Friday February 9
Research Center for Statistics, Geneva School of Economics and Management, University of Geneva
A prediction divergence criterion for model selection and classification in high dimensional settings
A new class of model selection criteria is proposed which is suited for stepwise approaches or can be used as selection criteria in penalized estimation based methods. This new class, called the d-class of error measure, generalizes Efron's q-class. This class not only contains classical criteria such as Mallow's Cp or the AIC, but also enables one to define new criteria that are more general. Within this new class, we propose a model selection criterion based on a prediction divergence between two nested models' predictions that we call the Prediction Divergence Criterion (PDC). The PDC provides a different measure of prediction error than a criterion associated to each potential model within a sequence and for which the selection decision is based on the sign of differences between the criteria.

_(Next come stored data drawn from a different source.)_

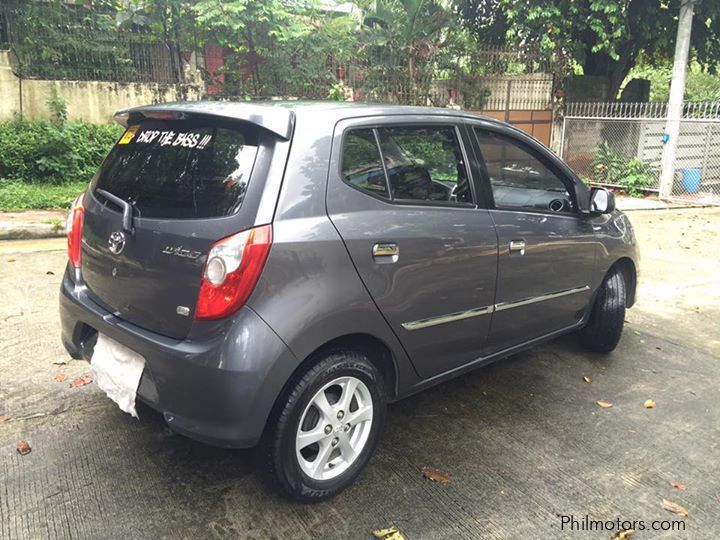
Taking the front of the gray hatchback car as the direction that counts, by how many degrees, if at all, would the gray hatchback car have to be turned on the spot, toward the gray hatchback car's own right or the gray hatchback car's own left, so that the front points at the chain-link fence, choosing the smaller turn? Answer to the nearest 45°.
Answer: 0° — it already faces it

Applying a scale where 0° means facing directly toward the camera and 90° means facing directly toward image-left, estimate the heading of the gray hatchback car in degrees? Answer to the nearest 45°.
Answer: approximately 225°

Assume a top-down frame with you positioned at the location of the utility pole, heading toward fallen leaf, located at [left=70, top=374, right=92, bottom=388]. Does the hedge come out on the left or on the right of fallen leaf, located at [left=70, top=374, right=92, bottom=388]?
right

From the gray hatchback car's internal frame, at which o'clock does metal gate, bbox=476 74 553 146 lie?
The metal gate is roughly at 11 o'clock from the gray hatchback car.

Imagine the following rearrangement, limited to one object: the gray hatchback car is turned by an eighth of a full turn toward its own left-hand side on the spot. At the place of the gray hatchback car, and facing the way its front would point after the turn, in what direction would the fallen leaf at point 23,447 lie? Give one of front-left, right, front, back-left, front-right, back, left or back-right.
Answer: left

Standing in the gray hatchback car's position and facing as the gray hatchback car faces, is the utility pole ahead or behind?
ahead

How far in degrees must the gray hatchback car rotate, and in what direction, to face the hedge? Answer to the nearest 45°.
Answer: approximately 90° to its left
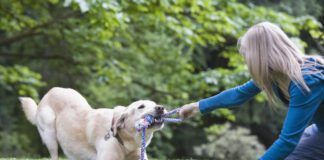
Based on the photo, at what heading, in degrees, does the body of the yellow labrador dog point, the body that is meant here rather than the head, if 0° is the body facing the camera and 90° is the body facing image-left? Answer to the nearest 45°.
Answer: approximately 270°

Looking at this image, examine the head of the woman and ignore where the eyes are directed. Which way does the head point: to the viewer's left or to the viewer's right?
to the viewer's left

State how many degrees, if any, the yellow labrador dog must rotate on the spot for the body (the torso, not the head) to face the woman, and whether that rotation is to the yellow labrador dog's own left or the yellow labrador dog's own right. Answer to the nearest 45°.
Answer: approximately 45° to the yellow labrador dog's own right
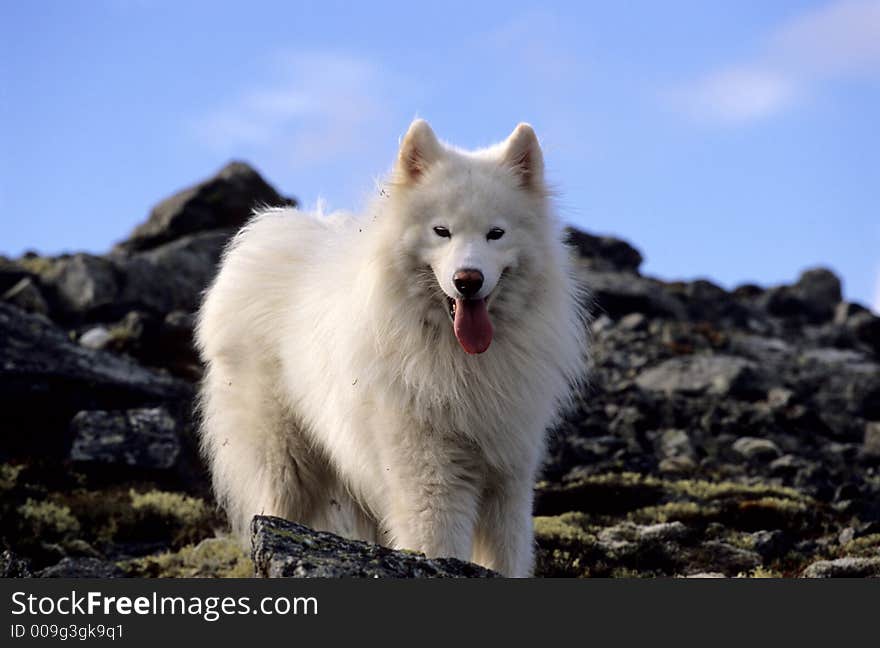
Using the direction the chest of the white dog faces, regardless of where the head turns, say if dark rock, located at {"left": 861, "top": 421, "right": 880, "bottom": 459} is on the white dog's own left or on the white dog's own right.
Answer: on the white dog's own left

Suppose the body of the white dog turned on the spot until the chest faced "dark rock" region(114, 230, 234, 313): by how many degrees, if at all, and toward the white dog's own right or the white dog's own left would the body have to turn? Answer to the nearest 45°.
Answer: approximately 135° to the white dog's own left

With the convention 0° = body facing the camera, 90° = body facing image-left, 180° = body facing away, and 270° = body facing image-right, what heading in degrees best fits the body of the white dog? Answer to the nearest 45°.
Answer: approximately 315°

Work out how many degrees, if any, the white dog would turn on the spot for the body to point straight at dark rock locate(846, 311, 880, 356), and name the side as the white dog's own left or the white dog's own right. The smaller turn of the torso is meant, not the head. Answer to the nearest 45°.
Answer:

The PDC directly measures the prediction error divergence between two nested models. As examples, we consider the linear regression models and (supervised) classification. We show that a selection procedure based on the PDC, compared to the Cp (in the linear case), has a smaller probability of overfitting hence leading to parsimonious models for the same out-of-sample prediction error. The PDC is particularly well suited in high dimensional and sparse situations and also under (small) model misspecifications. Examples on a malnutrition study and on acute leukemia classification will be presented.